在使用Java Spark处理Parquet格式的数据时,难免会遇到struct及其嵌套的格式。而现有的spark UDF不能直接接收List、类(struct)作为输入参数。 本文提供一种Java Spark Udf1 输入复杂结构的解决方法。
public class PersonEntity {
private String name;
private Integer age;
private List<AddressEntity> address;
}
public class AddressEntity {
private String street;
private String city;
}
以下以PersonEntity类作为UDF1的输入参数,Boolean作为UDF1的输出参数,来认识Spark UDF1 输入复杂结构。然后结合文章1的Spark UDF1 输出复杂结构,返回修改后的PersonEntity对象,来说明Spark UDF1能够胜任逻辑处理的工作。
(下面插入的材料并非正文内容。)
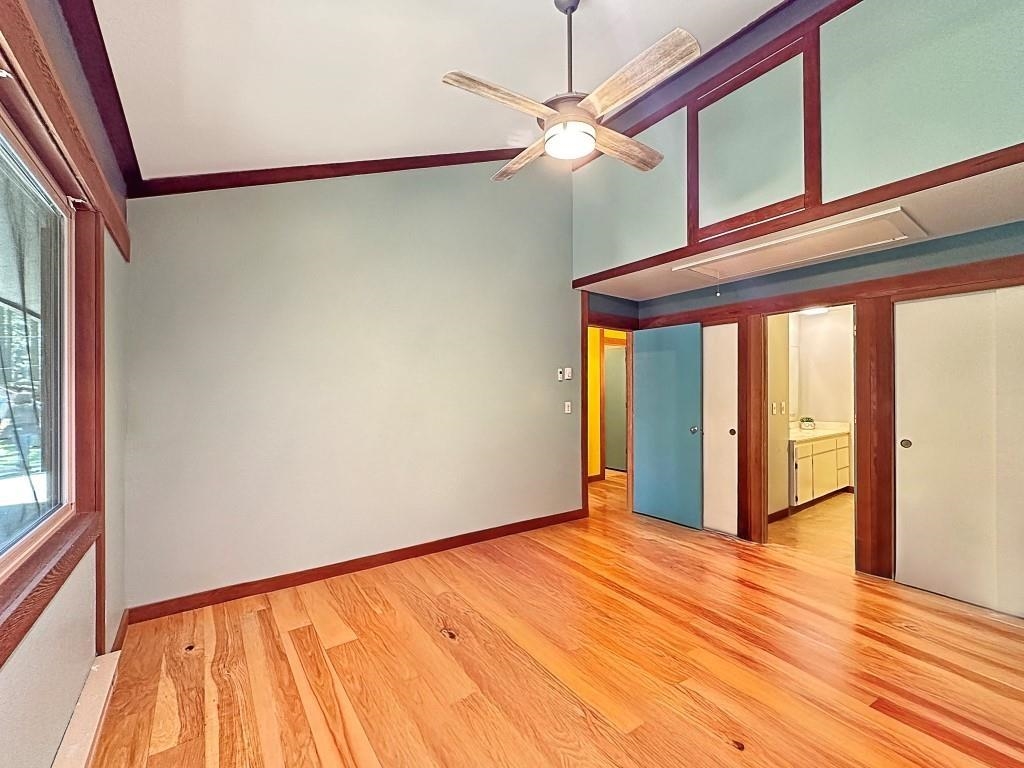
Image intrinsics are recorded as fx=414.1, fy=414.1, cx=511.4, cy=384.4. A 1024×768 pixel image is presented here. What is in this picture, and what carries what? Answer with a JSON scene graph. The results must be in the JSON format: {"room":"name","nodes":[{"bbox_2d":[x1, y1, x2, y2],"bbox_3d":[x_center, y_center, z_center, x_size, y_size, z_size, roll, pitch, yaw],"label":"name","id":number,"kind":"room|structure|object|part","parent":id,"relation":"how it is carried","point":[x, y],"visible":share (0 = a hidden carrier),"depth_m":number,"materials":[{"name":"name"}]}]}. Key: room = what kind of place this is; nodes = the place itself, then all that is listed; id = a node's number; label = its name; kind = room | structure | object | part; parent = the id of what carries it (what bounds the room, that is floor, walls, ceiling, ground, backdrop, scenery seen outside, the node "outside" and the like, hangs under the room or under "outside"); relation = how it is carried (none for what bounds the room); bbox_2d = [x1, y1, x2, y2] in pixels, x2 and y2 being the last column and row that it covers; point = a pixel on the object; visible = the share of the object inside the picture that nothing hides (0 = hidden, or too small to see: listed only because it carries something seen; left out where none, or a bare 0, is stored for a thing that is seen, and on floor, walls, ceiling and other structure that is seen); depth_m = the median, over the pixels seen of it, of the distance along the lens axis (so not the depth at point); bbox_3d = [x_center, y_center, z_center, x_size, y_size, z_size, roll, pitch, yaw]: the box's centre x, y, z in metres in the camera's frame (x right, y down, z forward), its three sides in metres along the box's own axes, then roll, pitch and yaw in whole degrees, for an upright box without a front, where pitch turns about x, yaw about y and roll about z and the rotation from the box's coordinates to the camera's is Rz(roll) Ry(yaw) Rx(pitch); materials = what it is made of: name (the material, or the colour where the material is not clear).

直接将PersonEntity作为UDF1的输入类型,如UDF1<PersonEntity, Boolean>,会出现如下错误:
// 输入Java Class时的报错信息
java.lang.ClassCastException: org.apache.spark.sql.catalyst.expressions.GenericRowWithSchema cannot be cast to com.sogo.getimei.entity.PersonEntity
// 输入Java List类型时的报错信息
scala.collection.mutable.WrappedArray$ofRef cannot be cast to java.util.List
文章2提到将Seq转换成List及使用Row的getAs()方法,文章3给出了Sacle Seq 转换成Java List的具体方法。在此基础上测试发现将List转换成Seq,将class(struct)转换成Row可以解决问题。
以下以实现过滤得到city>80的用户为例说明(虽然不使用UDF1也可以实现,哈哈)。
PersonEntity.java (仅需关注personFilterUdf成员变量)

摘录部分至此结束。